An NCR spokesperson says the company constantly looks at new technology but did not have a specific comment about uGenius’ product. A Diebold representative was unavailable for comment.

UGenius’ machines cost between $50,000 and $60,000, which is comparable with other intelligent-deposit ATMs, Pranger says.

The Sandy, Utah-based company arranged study groups to dissect how consumers interact with a bank teller. “We put together a good consumer interface both in terms of what they see and how they conduct the transaction,” Pranger says.

The teller who appears on the ATM’s video screen is a bank employee located at a call center. FirstOntario had to retrain some of its tellers working with the new machines, according to David Schurman, the credit union’s chief operating officer.
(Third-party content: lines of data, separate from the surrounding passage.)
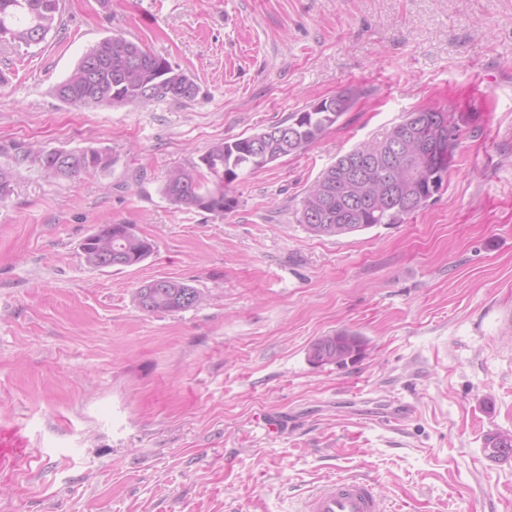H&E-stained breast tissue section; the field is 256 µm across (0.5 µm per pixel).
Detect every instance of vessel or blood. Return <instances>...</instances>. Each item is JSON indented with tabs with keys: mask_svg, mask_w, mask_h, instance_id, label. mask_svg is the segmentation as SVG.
<instances>
[{
	"mask_svg": "<svg viewBox=\"0 0 512 512\" xmlns=\"http://www.w3.org/2000/svg\"><path fill=\"white\" fill-rule=\"evenodd\" d=\"M300 512H388L376 486L359 479H340L311 492Z\"/></svg>",
	"mask_w": 512,
	"mask_h": 512,
	"instance_id": "vessel-or-blood-1",
	"label": "vessel or blood"
}]
</instances>
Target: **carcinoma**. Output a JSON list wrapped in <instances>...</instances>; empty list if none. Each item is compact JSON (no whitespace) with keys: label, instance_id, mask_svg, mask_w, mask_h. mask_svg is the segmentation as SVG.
<instances>
[{"label":"carcinoma","instance_id":"cac0c4a2","mask_svg":"<svg viewBox=\"0 0 512 512\" xmlns=\"http://www.w3.org/2000/svg\"><path fill=\"white\" fill-rule=\"evenodd\" d=\"M61 21L60 0H0V41L15 47L40 45ZM197 92L196 83L184 71L121 34H111L90 47L53 89L55 97L69 106L95 104L130 110L167 98L191 100ZM333 102L337 104L334 109ZM351 107L352 97L339 93L289 114L279 124L232 141L217 142L198 160L170 172L163 194L181 209L222 217L236 207L234 184L244 174L310 147ZM412 115L416 117L414 124L403 119L383 139L355 147L325 168L302 198L296 210L297 223L317 236H340L378 224H398L418 212V205L406 212L395 205L389 209L370 205V201L388 196L406 203L411 194L426 200L435 195L429 178L418 175L410 156L430 148L432 119L436 115L447 136L443 147L431 155V165L451 166L456 149L451 114L429 108L406 113L408 117ZM391 142L403 143L406 155L389 153L386 145ZM48 152L41 145L31 146L17 161L32 155L39 159L42 172L55 179H72L112 165L110 155L97 149L72 151L70 163L63 167L47 162L44 154ZM14 180L13 167L0 166L1 204L11 196ZM151 251L148 240L125 224H103L81 245L85 262L94 268L102 267L106 258L117 253L125 257L128 266H135ZM144 295L150 305L149 314L189 310L206 300L198 289L174 279L163 288H139L137 297ZM365 346L363 337L341 331L316 339L308 348V357L314 364L342 366L361 354ZM485 447L493 449L490 457L507 459L512 456V434L491 433L485 439Z\"/></svg>","mask_w":512,"mask_h":512}]
</instances>
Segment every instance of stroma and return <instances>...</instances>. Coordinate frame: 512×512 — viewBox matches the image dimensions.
I'll list each match as a JSON object with an SVG mask.
<instances>
[{"instance_id": "1", "label": "stroma", "mask_w": 512, "mask_h": 512, "mask_svg": "<svg viewBox=\"0 0 512 512\" xmlns=\"http://www.w3.org/2000/svg\"><path fill=\"white\" fill-rule=\"evenodd\" d=\"M29 49L0 42V165L32 144L112 157L50 179L18 166L0 205V512H298L374 481L401 512H512V0H62ZM119 32L195 81L190 100L74 108L52 93ZM341 92L305 152L244 176L216 217L175 208L169 173L213 143ZM447 110L458 148L417 213L338 237L295 219L336 159L407 112ZM15 164V163H14ZM128 224L153 245L93 268L82 240ZM172 278L209 299L144 313ZM367 340L343 366L308 348ZM280 422L268 432L260 421ZM366 346L365 339L348 331L321 336L308 348V357L313 364H336L342 366L354 360ZM358 354L356 357L352 356Z\"/></svg>"}]
</instances>
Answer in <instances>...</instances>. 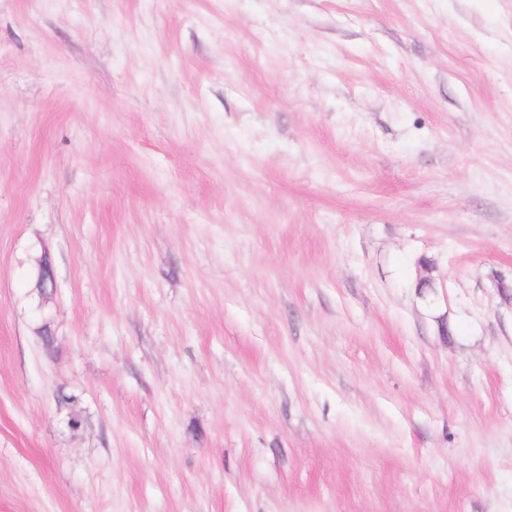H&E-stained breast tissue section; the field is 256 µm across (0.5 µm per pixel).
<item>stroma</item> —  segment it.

“It’s almost like them being on TV,” he says.

First Ontario does not plan to replace its 19 branches with smaller ones housing the machines. “We do want to maintain that personal touch and have live people there to talk to if you want,” Schurman says.

But the machines give FirstOntario the opportunity to have a presence outside the traditional branch. The credit union wants to add a location at a new hospital being built in St. Catherines, Ontario, where it already has four branches.

“The plan is to open a kiosk with a couple of PAT machines and maybe one lender,” Schurman says. “It’s basically a three-person minibranch.”

FirstOntario faced some opposition from a bank teller union that was against the machines, but the credit union contends the devices actually help create jobs. “If you use the minibranch as an example, that’s three to four more employees right there,” Schurman says.

FirstOntario will not see the traditional branch fade away, but Pranger believes his machines will help bring more technology into the financial services environment.

“The days of the traditional bank teller are eventually going to be numbered,” he says. “It will most likely go the way of the airline agent at the airport where self-check in machines dominate.”